I don’t know what you think, but please get this: Jesus wants you to become Jesus for other people. Jesus wants to take your life and do through you what He would do if He was in your place. That’s your calling. Will you become Jesus for somebody because you’ve been cleansed of sin and the Holy Spirit has filled you and He is using you to connect with other people in the name of Jesus Christ?

And then, not only to be what Jesus would be, but to do what Jesus would do. I have a friend, Guy Doud; he won the award as teacher of the year several years ago, of the whole country. He talks about when he was in the 8th grade. He hated himself. He was significantly overweight. And the thing that he hated most was phys ed on Friday’s when they would all get naked in the dressing room and the other boys would laugh at him. He sat in the back of the room; he hurt every moment of every day that he was in school.

Guy said, one day, one day his class was dismissed, my teacher said, Guy, I want you to remain behind. He handed me a book. He said I want you to read this poem. Guy said I’ll never forget the poem. It was the poem Casey at the Bat. Said now go back to the back of the room and read it. And Guy Doud read the poem Casey at the Bat. And when he finished, he said the teacher just sat there for a long moment, stroking his chin and said Guy, I knew it. I knew it. You are a poet. Guy Doud said I walked out of that classroom and leaned against the wall and with tears streaming down my cheeks I said, I know what I want to be when I grow up. I want to be an English teacher. A boy’s life was changed because a teacher did for a boy what Jesus would do if Jesus had been in that teacher’s place.

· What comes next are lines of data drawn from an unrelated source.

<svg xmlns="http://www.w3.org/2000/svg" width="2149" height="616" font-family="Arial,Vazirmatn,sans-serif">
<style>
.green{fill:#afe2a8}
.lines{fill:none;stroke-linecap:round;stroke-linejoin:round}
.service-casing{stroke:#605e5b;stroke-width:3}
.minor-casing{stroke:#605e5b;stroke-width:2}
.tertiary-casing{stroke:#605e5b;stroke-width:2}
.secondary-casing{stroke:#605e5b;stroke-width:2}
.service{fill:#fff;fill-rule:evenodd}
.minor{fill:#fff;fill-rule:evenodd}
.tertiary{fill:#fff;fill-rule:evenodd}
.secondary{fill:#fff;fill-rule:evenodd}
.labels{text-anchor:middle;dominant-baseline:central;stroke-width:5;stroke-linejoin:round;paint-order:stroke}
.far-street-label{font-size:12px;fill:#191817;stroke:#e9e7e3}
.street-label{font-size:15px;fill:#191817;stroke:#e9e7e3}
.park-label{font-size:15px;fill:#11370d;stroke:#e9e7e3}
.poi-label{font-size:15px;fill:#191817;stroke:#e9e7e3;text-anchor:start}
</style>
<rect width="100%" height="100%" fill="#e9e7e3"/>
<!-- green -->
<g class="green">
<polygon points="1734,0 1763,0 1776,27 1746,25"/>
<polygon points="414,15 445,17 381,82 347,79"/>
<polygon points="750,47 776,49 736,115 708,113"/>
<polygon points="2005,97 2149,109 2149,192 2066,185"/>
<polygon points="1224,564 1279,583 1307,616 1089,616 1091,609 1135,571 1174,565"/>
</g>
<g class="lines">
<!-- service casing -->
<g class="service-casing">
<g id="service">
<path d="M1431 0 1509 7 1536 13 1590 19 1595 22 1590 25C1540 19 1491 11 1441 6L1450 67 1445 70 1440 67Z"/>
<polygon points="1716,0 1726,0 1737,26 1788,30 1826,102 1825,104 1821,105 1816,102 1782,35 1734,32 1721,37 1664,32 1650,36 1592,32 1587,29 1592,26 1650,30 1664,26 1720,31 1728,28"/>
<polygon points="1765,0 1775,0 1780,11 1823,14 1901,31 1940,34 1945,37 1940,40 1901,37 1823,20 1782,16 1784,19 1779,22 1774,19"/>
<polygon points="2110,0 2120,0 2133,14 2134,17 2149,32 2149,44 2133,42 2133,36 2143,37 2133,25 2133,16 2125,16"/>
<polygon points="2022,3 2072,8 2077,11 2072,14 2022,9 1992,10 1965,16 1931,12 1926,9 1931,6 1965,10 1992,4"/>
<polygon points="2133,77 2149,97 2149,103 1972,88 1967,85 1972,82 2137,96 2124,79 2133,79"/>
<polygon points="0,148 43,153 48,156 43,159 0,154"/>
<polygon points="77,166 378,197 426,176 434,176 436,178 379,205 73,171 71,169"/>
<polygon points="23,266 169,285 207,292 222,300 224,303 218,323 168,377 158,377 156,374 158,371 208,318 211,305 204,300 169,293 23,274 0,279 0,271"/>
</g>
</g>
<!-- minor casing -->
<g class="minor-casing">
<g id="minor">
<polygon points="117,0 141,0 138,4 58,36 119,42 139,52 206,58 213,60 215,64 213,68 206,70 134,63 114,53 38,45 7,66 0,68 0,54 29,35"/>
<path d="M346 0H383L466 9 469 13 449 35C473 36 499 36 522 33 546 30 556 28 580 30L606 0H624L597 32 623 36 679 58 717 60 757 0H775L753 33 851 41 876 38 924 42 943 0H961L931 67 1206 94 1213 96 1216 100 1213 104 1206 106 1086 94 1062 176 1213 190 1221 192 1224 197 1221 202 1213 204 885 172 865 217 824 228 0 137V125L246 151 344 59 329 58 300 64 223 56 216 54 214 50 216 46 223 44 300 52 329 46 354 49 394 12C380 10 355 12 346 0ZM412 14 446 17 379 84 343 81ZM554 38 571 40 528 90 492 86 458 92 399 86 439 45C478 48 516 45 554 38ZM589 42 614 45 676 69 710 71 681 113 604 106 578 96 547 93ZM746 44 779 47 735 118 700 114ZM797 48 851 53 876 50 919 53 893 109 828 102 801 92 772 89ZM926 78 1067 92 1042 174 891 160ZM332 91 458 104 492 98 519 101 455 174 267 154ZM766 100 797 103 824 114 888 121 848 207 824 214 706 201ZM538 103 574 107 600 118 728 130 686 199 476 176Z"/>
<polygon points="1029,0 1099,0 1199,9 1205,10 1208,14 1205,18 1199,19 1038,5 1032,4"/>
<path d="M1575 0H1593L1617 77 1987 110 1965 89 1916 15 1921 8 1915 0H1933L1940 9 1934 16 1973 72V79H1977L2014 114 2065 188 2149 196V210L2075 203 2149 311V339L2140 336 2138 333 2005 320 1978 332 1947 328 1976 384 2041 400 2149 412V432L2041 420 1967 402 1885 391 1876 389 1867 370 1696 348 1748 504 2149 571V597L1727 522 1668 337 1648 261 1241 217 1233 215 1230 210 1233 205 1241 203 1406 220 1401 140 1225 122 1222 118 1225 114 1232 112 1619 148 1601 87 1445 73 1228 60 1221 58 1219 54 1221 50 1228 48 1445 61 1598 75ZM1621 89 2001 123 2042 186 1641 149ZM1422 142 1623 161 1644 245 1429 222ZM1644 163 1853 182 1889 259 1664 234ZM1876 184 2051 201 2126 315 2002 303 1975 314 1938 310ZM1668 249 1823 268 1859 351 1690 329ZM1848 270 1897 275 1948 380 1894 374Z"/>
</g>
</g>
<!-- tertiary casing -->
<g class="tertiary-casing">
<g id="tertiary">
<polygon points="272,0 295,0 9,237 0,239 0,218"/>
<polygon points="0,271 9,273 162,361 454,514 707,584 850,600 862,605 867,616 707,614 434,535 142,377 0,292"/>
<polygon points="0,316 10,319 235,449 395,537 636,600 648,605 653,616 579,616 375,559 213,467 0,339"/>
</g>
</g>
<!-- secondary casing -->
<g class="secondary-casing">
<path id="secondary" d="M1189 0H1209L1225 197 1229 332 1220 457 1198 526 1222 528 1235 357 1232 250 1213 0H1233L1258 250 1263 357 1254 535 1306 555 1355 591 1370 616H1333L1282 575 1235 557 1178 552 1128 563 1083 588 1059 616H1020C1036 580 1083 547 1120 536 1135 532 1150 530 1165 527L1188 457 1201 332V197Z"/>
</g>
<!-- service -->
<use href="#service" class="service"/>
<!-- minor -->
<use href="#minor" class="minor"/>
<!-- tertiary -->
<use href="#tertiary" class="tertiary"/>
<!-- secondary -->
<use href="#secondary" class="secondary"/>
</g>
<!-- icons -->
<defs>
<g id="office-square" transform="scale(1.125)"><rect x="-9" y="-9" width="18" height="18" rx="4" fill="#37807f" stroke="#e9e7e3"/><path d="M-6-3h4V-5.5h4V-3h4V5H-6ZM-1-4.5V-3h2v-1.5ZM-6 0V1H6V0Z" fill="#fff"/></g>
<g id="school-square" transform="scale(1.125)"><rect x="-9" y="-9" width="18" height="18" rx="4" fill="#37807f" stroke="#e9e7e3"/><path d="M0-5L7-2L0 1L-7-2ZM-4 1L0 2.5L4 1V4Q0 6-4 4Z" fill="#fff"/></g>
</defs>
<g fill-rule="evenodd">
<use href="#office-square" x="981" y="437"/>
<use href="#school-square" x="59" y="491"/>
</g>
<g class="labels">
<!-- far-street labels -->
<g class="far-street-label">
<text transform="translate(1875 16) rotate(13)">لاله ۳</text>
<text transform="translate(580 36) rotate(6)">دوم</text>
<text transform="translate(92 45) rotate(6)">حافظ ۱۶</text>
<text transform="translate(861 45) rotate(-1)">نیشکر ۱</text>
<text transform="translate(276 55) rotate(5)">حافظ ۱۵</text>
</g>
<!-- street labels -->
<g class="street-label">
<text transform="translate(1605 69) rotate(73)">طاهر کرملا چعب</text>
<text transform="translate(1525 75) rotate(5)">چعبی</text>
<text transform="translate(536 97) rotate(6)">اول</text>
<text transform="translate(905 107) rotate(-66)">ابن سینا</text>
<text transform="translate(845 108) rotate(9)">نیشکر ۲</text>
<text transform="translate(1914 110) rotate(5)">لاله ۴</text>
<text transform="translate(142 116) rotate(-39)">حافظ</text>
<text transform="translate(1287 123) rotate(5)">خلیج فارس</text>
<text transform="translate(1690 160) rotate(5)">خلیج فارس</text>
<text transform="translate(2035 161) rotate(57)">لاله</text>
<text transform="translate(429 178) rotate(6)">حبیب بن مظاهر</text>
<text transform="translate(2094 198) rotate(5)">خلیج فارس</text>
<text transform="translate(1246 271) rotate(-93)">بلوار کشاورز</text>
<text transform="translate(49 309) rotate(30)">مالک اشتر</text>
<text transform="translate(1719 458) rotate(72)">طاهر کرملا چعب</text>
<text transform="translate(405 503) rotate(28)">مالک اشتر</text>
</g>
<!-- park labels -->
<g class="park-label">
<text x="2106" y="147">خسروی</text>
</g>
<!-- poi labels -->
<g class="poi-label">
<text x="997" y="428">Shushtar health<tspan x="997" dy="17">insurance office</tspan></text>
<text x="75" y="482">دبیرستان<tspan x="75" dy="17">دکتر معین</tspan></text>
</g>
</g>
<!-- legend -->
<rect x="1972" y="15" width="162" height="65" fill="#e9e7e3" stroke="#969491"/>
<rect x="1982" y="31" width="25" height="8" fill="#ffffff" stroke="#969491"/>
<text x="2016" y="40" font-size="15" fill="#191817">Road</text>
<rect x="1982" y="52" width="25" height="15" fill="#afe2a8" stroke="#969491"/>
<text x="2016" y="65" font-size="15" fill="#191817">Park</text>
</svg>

Are you willing to become Jesus for somebody? Are you willing to let Him take hold of you and use me, Lord, use me, God, use me, take me, fill me, break me, change me, cleanse me, use me. Let me tell you this: you can’t do what Jesus expects you to do because you simply will to do it. Jesus said, “Without Me, you can do nothing.” So do you want to feel the love of God? Do you want to go through that process of affirmation and self examination that I was talking about? And most of all, do you want to become what Jesus wants you to be? And do what Jesus wants you to be and do and do in the world what He would have you do? Then you have to invite Him into your life. And in the prayer that I pray now, I want you to do that. Pray with me. Pray with me.

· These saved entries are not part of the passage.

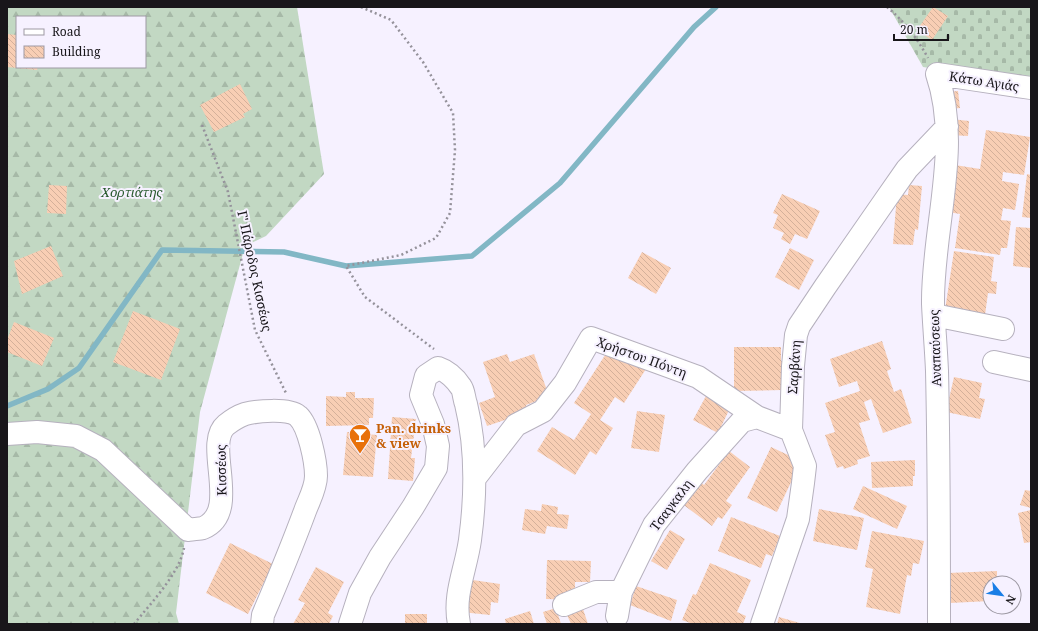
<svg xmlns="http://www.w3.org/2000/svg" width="1038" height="631" font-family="'Noto Serif',serif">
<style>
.forest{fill:url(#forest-firs);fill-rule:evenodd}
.cemetery{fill:url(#cemetery-stones)}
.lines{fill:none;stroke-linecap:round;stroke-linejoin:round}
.stream{stroke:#82b7c5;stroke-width:5.5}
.building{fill:url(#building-back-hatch)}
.minor-casing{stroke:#b6b1be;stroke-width:24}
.path{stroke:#95929b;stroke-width:2.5;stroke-dasharray:2 3;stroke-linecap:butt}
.minor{stroke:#fff;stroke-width:22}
.labels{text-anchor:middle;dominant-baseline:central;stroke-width:4;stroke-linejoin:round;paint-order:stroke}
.street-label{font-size:13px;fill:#18161a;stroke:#f6f1ff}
.park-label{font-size:13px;font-style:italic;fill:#2a5b30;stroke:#f6f1ff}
.food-label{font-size:13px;font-weight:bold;fill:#c56008;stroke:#f6f1ff;text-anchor:start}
</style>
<defs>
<pattern id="forest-firs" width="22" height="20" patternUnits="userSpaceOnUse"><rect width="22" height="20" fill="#c2d8c3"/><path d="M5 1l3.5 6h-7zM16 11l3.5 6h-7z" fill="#a6b9a7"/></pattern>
<pattern id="cemetery-stones" width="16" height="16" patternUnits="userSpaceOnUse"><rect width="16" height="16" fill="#c2d8c3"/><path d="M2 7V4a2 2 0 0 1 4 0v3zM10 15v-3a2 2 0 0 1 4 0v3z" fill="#a6b9a7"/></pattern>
<pattern id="building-back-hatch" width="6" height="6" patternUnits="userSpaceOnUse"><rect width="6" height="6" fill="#f8ceb4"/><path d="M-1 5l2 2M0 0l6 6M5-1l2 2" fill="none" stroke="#d4b09a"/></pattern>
</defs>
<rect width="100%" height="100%" fill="#f6f1ff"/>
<path class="forest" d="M7 7H297L324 174 266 236 245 246 200 412 176 613 179 624H7ZM17 17H145V67H17Z"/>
<path class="cemetery" d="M889 7H1031V84L923 67Z"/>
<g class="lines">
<path class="stream" d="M7 406 48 389 79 368 162 250 284 252 346 266 472 256 560 183 694 27 716 7"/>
</g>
<path class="building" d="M933 7 948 16 932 40 917 30Z
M7 34 17 35V67H38L37 70 7 67Z
M240 84 252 109 243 114 245 117 214 132 200 105Z
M958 91 960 108 950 109 948 92Z
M951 119 969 121 968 136 949 135Z
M986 130 1030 137 1024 175 1003 172 1002 181 1019 184 1015 210 1003 208 1001 220 1011 221 1007 248H1001L1000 255 955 248 960 214 948 212 955 165 980 169Z
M1027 174 1031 175V218L1022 217Z
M49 185 67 186 66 214 47 213Z
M909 185 922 186 918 230 915 229 913 245 893 244 897 194 908 195Z
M782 194 820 211 807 239 795 234 790 244 781 239 784 233 773 228 778 215 773 213Z
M1016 227 1031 228V268L1013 266Z
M51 246 63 276 22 294 14 261Z
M790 248 814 260 799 290 775 277Z
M954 251 994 257 991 281 997 282 996 294 988 293 985 315 945 310Z
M642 252 671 268 656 294 628 278Z
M133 311 180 329 161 380 113 362Z
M14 322 54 338 42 366 7 352V340Z
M882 341 891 369 887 371 894 392 901 389 912 423 883 433 871 399 864 402 870 420 859 423 870 456 857 460 858 464 844 469 843 466 837 468 825 435 835 432 825 403 860 391 857 381 839 387 830 359Z
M611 346 646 369 624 403 615 397 600 420 613 428 596 455 590 451 575 475 537 451 552 427 574 440 591 414 574 403Z
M734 347H781V361H790L782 390 734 391Z
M507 354 510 362 534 354 549 396 526 405 528 412 487 426 479 403 495 397 483 362Z
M954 377 982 383 979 398 985 399 980 419 946 412Z
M346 392H355V398H374L373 418H369V425L326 426V396L346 397Z
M706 396 730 408 718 433 693 420Z
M637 411 665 415 659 452 631 448Z
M392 417 416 419 411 458H415L413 481 388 479Z
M347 432 377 435 373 477 343 475Z
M771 447 801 461 777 512 747 498Z
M729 451 750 467 726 501 732 505 722 519 718 517 712 526 681 503 698 480 704 485Z
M915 460V476H913V486L872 488 871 462Z
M863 486 907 506 897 529 853 509Z
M1025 490 1031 491V508L1020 505Z
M542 504 558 507 557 514 569 515 567 529 547 526 545 534 522 530 525 509 541 511Z
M819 509 864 518 857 550 813 541Z
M1031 510V542L1024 543 1018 513Z
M731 517 780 536 772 556 766 554 761 568 718 551Z
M670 530 685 539 667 570 651 561Z
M872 531 924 541 919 564 913 563 911 576 907 575 900 614 866 607 873 569 865 567Z
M230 543 273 564 248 614 206 593Z
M547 560 591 561 590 582H575V600L546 599Z
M710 563 751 580 737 612 746 616 743 624H693L682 620 693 594 696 595Z
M316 567 344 582 328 613 333 616 329 624H293L305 603 298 600Z
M997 571V583H990V601L950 603 948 573Z
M466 579 500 584 498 603 491 602 490 615 461 612Z
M636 586 677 600 671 621 630 605Z
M556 608 561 624H547L543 612Z
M583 609 588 624H571L567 615Z
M530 611 534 624H506L505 619Z
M405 614H427V624H405Z
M779 617 803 624H777Z"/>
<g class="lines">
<g class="minor-casing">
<path id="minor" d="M934 315 1003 329
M994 362 1031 370
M7 434 37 432 76 436 103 450 188 530C193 529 199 529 203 528 242 512 203 444 226 425 231 421 239 416 245 414 257 411 288 408 298 416 309 426 316 462 316 476 316 488 309 500 305 511 292 546 278 580 263 615L262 624
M475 478 516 425 543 411 565 383 591 338 698 377 757 417 791 430
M564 605 596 592H621
M617 616 621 592 654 525 697 471 742 421 757 417
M350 624 360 593 380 557 413 507 436 468 438 446 433 424 421 395 426 376 438 368C447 371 455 378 461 387 464 391 464 399 466 404 477 449 476 495 470 540 466 569 453 595 459 624
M762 624 798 519 803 483 805 466 791 430 793 366 796 335 799 326 825 287 886 199 907 169 947 127
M939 624C939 540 939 455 937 371 936 348 934 326 933 304 932 229 962 147 937 74L1031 88"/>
</g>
<path class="path" d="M361 7 391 20 423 62 453 113 455 150 450 213 436 238 401 255 346 266 365 297 434 349
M887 7C904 21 917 38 928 58
M202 125 228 192 255 330 286 393
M134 624C151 603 179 574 184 548"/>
<use href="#minor" class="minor"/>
</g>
<defs>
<g id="bar-pin" transform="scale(1.15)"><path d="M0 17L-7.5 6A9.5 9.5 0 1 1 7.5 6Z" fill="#e8710a" stroke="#f6f1ff"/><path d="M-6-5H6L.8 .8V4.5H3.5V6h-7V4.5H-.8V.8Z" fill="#fff"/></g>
</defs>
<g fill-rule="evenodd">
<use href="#bar-pin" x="360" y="435"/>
</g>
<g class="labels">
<g class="street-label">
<text transform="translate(984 81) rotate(9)">Κάτω Αγιάς</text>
<text transform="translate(255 271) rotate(78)">Γ' Πάροδος Κισσέως</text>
<text transform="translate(935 348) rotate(-92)">Αναπαύσεως</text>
<text transform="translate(642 357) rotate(20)">Χρήστου Πόντη</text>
<text transform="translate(794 367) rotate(-86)">Σαρβάνη</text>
<text transform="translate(221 470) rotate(-91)">Κισσέως</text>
<text transform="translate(671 505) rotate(-53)">Τσαγκαλη</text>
</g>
<g class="park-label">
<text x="132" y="192">Χορτιάτης</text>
</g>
<g class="food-label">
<text x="376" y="428">Pan. drinks<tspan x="376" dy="15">&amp; view</tspan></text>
</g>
</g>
<rect width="1038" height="631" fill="none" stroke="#18161a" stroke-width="16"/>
<rect x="16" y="16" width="130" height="52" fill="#f6f1ff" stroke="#9d99a3"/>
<rect x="24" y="29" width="20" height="6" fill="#ffffff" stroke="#9d99a3"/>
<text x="52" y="36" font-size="12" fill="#18161a">Road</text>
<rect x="24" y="46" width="20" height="12" fill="url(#building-back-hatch)" stroke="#9d99a3"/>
<text x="52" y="56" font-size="12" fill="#18161a">Building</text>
<g transform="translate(1002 595) rotate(119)"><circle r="19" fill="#f6f1ff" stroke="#9d99a3"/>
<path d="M0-3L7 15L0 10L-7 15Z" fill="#197ee6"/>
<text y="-6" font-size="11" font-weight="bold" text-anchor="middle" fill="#18161a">N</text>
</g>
<path d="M894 34v6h54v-6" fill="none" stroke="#18161a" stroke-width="2"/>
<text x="900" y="34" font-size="12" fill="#18161a" stroke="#f6f1ff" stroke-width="3" paint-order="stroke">20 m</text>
</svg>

Father God, there are people here that believe in You. That’s why they’ve come. But they need more than just believing in You. I pray that this morning these in the church and those that are out in the listening audience might say I not only want to believe in Jesus, I want to go to that still place, that quiet place alone, and I want to surrender myself and feel His love. And allow Him to examine the life that I’m living. And then empower me to be and to do His good pleasure. With your heads bowed, and eyes closed, would you surrender to Jesus? In His name we pray, amen.